▼

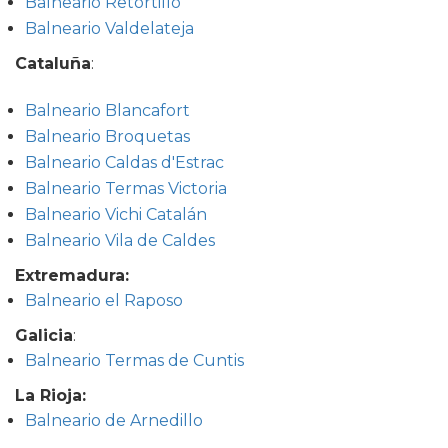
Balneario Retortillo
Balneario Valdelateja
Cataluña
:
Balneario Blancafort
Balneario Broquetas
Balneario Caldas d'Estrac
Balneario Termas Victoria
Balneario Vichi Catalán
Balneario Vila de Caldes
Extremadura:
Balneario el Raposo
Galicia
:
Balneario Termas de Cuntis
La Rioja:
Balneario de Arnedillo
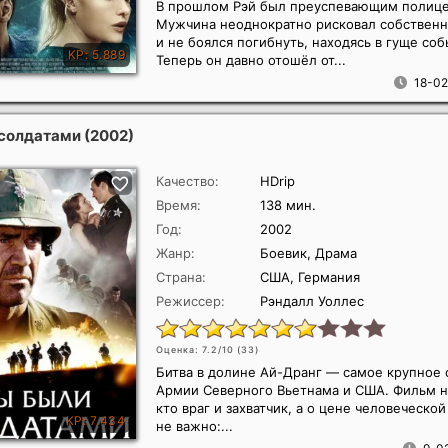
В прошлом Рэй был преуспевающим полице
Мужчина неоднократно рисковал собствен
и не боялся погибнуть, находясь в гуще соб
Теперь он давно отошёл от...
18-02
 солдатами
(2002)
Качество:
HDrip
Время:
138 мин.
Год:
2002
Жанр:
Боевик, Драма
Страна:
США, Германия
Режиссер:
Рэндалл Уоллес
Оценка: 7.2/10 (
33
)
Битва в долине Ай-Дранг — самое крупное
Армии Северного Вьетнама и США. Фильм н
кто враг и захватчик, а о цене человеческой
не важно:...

▲

> TASK TO CARRY OUT:
Copy each line of the listing that carries the word "Balneario".

> TASK RESULT:
Balneario Retortillo
Balneario Valdelateja
Balneario Blancafort
Balneario Broquetas
Balneario Caldas d'Estrac
Balneario Termas Victoria
Balneario Vichi Catalán
Balneario Vila de Caldes
Balneario el Raposo
Balneario Termas de Cuntis
Balneario de Arnedillo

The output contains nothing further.